Lev Kopelev on the Horrors of Communism
To understand the drift of the Dems, study Communism
While completing an invited essay for a collection of essays by dissident philosophers, I pulled down from the shelf many a volume on Marx and Marxism, including Steven Lukes, Marxism and Morality (Oxford UP, 1987). In the front matter of that very good book I found the following quotation from the hitherto unknown to me Lev Kopelev (emphases added):
With the rest of my generation I firmly believed that the ends justified the means. Our great goal was the universal triumph of Communism, and for the sake of that goal everything was permissible—to lie, to steal, to destroy hundreds of thousands and even millions of people, all those who were hindering our work or could hinder it, everyone who stood in the way. And to hesitate or doubt about all this was to give in to “intellectual squeamishness” and “stupid liberalism,” the attributes of people who “could not see the forest for the trees.”
That was how I had reasoned, and everyone like me, even when I did have my doubts, when I believed what Trotsky and Bukharin were saying. I saw what “total collectivization” meant—how they 'kulakized' and 'dekulakized', how mercilessly they stripped the peasants in the winter of 1932–33. I took part in this myself, scouring the countryside, searching for hidden grain, testing the earth with an iron rod for loose spots that might lead to buried grain. With the others, I emptied out the old folks’ storage chests, stopping my ears to the children’s crying and the women’s wails. For I was convinced that I was accomplishing the great and necessary transformation of the countryside; that in the days to come the people who lived there would be better off for it; that their distress and suffering were a result of their own ignorance or the machinations of the class enemy; that those who sent me—and I myself—knew better than the peasants how they should live, what they should sow and when they should plow.
In the terrible spring of 1933 I saw people dying from hunger. I saw women and children with distended bellies, turning blue, still breathing but with vacant, lifeless eyes. And corpses— corpses in ragged sheepskin coats and cheap felt boots; corpses in peasant huts, in the melting snow of old Vologda, under the bridges of Kharkov....I saw all this and did not go out of my mind or commit suicide. Nor did I curse those who had sent me to take away the peasants’ grain in the winter, and in the spring to persuade the barely walking, skeleton-thin or sickly-swollen people to go into the fields in order to “fulfill the Bolshevik sowing plan in shock-worker style.”
Nor did I lose my faith. As before, I believed because I wanted to believe. Thus from time immemorial men have believed when possessed by a desire to serve powers and values above and beyond humanity: gods, emperors, states; ideals of virtue, freedom, nation, race, class, party. . . .

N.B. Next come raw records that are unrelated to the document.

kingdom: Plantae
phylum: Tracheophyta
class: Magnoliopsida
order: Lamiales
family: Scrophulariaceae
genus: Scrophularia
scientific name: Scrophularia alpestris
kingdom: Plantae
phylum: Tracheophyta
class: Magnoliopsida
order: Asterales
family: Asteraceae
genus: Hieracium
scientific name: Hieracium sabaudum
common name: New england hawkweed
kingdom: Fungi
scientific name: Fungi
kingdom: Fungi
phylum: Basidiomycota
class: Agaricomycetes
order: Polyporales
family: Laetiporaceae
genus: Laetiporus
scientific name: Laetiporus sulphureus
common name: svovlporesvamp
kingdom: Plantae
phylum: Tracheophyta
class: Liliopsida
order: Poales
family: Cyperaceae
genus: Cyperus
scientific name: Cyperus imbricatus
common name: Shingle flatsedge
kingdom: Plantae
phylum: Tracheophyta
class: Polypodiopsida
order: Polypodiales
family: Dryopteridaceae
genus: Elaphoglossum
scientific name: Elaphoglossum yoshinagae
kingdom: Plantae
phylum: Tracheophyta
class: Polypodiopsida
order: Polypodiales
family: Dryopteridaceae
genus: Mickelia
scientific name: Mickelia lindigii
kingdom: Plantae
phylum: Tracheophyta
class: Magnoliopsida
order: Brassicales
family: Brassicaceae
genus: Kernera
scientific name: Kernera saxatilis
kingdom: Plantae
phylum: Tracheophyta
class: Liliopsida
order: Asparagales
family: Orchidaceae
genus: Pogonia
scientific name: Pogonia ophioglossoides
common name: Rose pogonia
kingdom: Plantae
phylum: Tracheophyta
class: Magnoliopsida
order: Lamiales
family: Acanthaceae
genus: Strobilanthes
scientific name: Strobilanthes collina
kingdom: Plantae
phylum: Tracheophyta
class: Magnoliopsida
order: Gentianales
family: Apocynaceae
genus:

Any single-minded attempt to realize these ideals exacts its toll of human sacrifice. In the name of the noblest visions promising eternal happiness to their descendants, such men bring merciless ruin on their contemporaries. Bestowing paradise on the dead, they maim and destroy the living. They become unprincipled liars and unrelenting executioners, all the while seeing themselves as virtuous and honorable militants—convinced that if they are forced into villainy, it is for the sake of future good, and that if they have to lie, it is in the name of eternal truths.
Und willst du nicht mein Bruder sein
So schlag ich dir dein Schaedel ein.
[And if you won't be my brother
I'll crack your skull open.]
they sing in a Landsknecht song.
That was how we thought and acted—we, the fanatical disciples of the all-saving ideals of Communism. When we saw the base and cruel acts that were committed in the name of our exalted notions of good, and when we ourselves took part in those actions, what we feared most was to lose our heads, fall into doubt or heresy and forfeit our unbounded faith.
I was appalled by what I saw in the 1930s and was overcome by depression. But I would still my doubts the way I had learned to: 'we made a mistake,' 'we went too far,' 'we didn't take into consideration,' 'the logic of the class struggle,' 'objective historical need,' 'using barbaric means to combat barbarism' . . . .
Good and evil, humanity and inhumanity -- these seemed empty abstractions. I did not trouble myself with why 'humanity' should be abstract but 'historical necessity' and 'class consicousness' should be concrete. The concepts of conscience, honor, humaneness we dismissed as idealistic prejudices, “intellectual” or “bourgeois,” and hence, perverse.
Lukes mistakenly refers to Lev Kopelev, No Jail for Thought (London: Secker and Warburg, 1977, tr. Anthony Austin from the 1975 Russian original), pp. 32-34. The passage is not to be found there, and where it is from, I do not know. But the main thing is that I got introduced to Kopelev. It is essential to study communism because that is now the pronounced drift of the Democrat Party in the USA as the battle for the soul of America rages on.
Anyone with eyes to see can spot the ominous parallels between the Soviet horror and what the contemporary Left in the USA has in store for us.